10 days ago, I removed the queen and 5 frames into a temporary nuc.
Then I chose some of the tiniest larva I could see, and tore down the cell walls below them to simulate a queen cell.
We had rotten weather, so I moved the nuc with the queen into my garage(I was afraid there was not enough bees to keep themselves warm)
After 3 full days, the nuc was reunited with the original hive, on the bottom board, with a queen excluder on top, then the rest of the hive.
4 days ago I pulled out the frame that had been prepped by cutting off the lower cell walls,,,, they were almost 100% repaired, with large grubs or capped brood! Oh well, my bees must not be on the 'net or read the same books I do.....

Or they were not queenless. Many hives have more than one queen in them...

> So today, I make the split, find the queen, and some emerging brood and stuff and move her out for good,
And on the bottom edge of drone comb, drone only, no capped workers,
Is 2 nicely capped queen cells.
How were fertilized eggs THERE ?

You don't explain why you think there couldn't be. It's on the other side of the excluder from the queen? 10 days ago she was laying here. 10 days ago they could have been eggs and 6 days from now they could emerge.

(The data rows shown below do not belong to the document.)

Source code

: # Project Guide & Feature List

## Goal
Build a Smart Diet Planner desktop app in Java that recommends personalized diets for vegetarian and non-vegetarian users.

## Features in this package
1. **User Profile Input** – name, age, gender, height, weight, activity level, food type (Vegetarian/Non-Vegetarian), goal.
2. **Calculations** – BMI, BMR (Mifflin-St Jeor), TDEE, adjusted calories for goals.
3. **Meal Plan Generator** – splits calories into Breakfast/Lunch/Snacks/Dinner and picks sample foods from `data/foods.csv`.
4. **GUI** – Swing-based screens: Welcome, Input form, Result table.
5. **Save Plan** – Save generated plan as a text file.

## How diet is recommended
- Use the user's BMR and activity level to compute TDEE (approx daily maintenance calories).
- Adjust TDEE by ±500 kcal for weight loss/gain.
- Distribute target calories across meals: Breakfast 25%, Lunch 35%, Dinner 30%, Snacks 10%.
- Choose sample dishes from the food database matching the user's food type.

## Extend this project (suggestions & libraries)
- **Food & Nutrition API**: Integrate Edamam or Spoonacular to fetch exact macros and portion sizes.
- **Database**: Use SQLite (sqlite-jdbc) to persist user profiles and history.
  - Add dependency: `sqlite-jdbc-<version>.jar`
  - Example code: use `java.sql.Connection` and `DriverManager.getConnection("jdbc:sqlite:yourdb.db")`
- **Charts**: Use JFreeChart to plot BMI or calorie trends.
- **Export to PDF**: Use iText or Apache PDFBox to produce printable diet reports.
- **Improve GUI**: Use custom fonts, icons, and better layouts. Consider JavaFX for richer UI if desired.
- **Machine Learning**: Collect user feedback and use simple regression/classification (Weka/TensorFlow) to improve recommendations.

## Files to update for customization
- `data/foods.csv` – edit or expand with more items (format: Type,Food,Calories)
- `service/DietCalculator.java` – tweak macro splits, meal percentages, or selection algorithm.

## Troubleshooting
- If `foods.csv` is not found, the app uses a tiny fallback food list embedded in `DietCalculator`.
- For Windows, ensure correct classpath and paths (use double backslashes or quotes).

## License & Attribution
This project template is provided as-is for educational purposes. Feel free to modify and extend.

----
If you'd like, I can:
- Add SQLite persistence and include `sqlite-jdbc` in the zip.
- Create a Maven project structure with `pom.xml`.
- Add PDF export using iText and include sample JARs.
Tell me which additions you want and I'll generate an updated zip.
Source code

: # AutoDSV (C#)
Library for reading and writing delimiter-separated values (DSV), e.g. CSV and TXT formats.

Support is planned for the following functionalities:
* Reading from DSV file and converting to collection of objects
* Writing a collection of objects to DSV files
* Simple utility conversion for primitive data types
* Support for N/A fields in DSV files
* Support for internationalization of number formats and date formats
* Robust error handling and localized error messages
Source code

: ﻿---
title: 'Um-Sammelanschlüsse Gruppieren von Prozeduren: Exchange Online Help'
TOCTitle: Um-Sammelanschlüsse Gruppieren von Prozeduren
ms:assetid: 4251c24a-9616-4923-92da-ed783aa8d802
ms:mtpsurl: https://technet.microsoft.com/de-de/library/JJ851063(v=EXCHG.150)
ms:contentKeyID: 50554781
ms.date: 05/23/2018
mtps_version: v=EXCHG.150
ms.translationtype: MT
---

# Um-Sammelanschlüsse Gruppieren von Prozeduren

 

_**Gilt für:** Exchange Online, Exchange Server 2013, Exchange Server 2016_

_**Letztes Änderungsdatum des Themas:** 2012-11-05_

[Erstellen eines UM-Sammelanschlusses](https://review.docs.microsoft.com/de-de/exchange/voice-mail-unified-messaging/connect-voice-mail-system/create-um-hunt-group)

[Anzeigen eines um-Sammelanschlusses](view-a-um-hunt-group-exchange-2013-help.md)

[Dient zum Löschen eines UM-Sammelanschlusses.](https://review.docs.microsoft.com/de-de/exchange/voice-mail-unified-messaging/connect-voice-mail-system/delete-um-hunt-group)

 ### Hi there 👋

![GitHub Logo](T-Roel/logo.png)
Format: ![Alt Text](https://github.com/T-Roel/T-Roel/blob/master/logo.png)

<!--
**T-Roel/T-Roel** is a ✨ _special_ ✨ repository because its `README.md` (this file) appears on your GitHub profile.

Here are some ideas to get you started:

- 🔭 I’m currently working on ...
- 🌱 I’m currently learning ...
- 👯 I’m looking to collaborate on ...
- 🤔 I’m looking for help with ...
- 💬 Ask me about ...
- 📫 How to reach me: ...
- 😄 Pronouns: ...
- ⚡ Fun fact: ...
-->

The typical argument for them moving eggs is finding eggs on the other side of an excluder. This is often from another queen or a laying worker. A queenright booming hive has about 60 laying workers on the average. Then if they are fertile eggs on the other side of the excluder they think that proves they were moved. But you are still assuming a mechanism that has been watched for and experiments set up to try to prove and yet has never been observed, rather than one that, even if there was not another queen, has been observed and documented--Thelytoky.